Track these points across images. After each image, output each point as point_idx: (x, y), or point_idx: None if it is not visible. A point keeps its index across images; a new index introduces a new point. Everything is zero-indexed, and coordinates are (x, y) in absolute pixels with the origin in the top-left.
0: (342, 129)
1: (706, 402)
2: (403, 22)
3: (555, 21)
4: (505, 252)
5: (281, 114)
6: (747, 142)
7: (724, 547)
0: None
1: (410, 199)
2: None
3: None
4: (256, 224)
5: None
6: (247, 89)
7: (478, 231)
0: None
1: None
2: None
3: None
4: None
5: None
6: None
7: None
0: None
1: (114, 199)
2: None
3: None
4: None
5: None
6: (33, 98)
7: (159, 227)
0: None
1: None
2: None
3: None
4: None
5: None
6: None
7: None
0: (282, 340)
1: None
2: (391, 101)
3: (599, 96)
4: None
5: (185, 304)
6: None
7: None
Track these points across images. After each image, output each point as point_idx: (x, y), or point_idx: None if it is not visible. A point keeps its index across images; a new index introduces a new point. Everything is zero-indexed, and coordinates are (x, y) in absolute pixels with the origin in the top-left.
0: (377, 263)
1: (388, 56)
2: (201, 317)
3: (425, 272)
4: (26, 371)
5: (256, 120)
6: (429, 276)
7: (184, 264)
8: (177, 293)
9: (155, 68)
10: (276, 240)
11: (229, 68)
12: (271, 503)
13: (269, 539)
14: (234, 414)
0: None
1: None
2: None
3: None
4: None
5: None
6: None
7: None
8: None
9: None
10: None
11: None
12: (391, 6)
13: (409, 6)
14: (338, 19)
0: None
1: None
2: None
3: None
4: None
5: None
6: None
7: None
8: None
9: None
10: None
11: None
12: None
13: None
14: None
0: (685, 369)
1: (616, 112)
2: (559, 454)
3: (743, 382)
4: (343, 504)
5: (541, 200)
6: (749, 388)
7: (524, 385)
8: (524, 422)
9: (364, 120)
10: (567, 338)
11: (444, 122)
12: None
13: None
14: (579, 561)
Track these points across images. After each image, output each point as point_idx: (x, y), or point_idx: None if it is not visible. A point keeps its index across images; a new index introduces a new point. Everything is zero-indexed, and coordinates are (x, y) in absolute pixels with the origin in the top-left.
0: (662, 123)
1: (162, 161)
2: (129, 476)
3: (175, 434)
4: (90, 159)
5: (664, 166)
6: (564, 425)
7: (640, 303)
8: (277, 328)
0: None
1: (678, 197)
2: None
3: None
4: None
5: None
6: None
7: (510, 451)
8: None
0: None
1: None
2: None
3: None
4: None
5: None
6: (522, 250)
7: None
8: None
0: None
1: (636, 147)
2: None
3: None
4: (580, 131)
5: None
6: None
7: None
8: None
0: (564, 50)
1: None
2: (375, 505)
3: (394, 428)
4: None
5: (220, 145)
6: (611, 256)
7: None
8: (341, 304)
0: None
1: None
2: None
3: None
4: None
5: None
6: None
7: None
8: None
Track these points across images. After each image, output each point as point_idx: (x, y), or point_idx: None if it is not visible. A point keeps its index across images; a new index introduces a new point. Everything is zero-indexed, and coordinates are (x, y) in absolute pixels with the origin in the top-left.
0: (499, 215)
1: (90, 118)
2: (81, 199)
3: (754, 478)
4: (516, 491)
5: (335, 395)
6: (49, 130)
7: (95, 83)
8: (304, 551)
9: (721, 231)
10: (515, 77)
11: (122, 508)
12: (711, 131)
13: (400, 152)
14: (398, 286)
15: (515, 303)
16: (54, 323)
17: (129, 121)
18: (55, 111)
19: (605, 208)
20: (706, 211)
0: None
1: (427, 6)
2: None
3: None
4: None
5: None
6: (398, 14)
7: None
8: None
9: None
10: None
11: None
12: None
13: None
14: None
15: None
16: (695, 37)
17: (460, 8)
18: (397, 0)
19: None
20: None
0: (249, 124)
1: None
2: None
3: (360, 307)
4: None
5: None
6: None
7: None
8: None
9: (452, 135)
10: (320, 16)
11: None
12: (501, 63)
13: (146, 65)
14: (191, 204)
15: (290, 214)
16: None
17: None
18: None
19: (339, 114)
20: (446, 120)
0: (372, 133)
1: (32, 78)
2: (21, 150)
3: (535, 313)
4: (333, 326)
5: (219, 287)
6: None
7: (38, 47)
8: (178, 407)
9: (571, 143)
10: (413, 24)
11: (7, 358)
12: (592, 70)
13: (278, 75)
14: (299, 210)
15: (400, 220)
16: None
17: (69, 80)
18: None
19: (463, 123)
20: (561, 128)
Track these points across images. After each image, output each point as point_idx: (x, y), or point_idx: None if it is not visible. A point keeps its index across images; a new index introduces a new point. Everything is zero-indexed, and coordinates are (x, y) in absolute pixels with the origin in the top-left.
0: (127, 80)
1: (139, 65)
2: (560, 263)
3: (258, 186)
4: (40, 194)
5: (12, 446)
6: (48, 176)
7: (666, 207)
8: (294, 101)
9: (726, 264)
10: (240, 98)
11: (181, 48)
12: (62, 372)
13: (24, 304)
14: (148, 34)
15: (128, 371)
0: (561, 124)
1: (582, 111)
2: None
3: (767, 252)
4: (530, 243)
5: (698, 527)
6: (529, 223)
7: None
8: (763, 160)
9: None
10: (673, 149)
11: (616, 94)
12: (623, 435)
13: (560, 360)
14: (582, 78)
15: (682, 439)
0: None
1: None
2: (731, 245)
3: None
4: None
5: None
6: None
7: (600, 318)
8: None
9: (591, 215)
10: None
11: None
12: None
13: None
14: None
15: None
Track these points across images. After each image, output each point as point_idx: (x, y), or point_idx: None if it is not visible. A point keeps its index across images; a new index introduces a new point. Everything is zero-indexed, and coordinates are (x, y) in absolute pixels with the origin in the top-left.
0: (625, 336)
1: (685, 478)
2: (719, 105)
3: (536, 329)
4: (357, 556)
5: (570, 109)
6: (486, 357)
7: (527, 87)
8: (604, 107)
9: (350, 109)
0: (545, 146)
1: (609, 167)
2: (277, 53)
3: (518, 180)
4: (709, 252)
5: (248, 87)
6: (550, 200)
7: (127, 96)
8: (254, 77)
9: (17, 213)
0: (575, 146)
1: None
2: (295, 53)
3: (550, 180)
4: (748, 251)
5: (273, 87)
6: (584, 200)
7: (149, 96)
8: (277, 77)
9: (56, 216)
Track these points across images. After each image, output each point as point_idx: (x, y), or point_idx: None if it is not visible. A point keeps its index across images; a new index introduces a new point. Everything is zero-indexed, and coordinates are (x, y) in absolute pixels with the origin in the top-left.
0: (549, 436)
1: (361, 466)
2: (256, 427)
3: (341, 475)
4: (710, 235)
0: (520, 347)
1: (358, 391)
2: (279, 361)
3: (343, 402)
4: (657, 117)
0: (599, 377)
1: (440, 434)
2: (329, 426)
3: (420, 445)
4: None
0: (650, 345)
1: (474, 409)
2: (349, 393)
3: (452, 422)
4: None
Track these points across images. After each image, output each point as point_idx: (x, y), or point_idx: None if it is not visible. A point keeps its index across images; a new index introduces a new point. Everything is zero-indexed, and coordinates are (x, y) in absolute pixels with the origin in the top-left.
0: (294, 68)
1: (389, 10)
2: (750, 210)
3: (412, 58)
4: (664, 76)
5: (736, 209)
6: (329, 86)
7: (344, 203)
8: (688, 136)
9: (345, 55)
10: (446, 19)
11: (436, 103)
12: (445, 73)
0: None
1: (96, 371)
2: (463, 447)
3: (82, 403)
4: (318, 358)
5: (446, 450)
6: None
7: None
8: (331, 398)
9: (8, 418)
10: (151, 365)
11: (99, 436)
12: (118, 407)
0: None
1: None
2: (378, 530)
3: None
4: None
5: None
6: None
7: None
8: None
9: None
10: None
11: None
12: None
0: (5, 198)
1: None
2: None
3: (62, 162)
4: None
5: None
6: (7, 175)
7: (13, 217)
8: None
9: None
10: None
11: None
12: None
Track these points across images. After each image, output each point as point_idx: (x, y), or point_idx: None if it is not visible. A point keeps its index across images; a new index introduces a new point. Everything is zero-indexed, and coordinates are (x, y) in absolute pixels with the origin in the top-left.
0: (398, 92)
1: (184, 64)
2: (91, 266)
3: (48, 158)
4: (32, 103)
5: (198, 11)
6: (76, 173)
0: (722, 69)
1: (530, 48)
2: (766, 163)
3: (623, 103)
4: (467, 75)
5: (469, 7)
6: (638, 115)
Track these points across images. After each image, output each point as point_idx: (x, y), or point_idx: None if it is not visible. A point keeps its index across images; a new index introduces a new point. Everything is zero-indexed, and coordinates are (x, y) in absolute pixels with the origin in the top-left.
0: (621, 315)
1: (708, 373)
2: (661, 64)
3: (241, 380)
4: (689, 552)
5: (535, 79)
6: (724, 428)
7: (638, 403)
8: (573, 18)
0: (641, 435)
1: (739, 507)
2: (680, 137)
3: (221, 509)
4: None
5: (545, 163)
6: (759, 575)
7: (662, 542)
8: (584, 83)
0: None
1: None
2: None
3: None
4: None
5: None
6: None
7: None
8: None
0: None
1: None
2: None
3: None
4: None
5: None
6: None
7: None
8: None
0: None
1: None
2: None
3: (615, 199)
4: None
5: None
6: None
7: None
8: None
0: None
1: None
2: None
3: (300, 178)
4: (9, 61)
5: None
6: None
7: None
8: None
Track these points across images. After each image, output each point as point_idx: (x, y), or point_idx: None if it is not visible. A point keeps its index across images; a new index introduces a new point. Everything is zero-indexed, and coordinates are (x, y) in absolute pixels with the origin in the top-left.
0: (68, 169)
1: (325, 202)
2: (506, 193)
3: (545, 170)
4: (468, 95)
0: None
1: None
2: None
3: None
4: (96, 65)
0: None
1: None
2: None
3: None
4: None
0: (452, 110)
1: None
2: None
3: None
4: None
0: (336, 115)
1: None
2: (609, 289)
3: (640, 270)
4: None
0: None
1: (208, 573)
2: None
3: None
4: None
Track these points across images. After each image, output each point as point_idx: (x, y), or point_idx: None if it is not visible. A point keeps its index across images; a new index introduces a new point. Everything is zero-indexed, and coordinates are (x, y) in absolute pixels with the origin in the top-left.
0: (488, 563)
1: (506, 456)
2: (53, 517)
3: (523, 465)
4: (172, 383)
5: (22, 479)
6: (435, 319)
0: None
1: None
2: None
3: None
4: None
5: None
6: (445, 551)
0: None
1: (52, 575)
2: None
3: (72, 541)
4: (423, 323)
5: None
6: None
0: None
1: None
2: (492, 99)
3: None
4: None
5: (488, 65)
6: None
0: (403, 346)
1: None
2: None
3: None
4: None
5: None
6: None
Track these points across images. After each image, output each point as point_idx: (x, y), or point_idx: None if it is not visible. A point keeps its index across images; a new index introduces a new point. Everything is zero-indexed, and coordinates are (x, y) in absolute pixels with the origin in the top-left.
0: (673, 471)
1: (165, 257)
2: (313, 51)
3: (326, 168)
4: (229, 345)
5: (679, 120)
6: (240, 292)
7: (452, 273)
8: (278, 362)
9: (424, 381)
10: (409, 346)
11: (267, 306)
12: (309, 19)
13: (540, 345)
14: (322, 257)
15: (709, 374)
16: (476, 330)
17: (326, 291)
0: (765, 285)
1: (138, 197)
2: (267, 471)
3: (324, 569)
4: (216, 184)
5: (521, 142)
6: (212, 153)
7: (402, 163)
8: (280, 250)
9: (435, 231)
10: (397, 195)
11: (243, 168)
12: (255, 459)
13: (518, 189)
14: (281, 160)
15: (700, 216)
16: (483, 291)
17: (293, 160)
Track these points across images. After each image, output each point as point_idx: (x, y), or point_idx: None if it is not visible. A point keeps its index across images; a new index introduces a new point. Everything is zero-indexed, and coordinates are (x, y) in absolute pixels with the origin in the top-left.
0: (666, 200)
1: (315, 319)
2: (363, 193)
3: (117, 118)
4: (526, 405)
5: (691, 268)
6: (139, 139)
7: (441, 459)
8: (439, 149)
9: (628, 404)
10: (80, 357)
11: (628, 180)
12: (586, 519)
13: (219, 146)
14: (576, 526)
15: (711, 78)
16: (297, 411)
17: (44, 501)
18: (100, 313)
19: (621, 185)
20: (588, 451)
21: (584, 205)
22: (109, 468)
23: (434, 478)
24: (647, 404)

=======

[WRITTEN PROBLEM]: Copy out word for word the stretch of the items above, from their very start through the line containing "4: (505, 252)", and nothing beyond it.

[EXPECTED OUTPUT]:
Track these points across images. After each image, output each point as point_idx: (x, y), or point_idx: None if it is not visible. A point keeps its index across images; a new index introduces a new point. Everything is zero-indexed, and coordinates are (x, y) in absolute pixels with the origin in the top-left.
0: (342, 129)
1: (706, 402)
2: (403, 22)
3: (555, 21)
4: (505, 252)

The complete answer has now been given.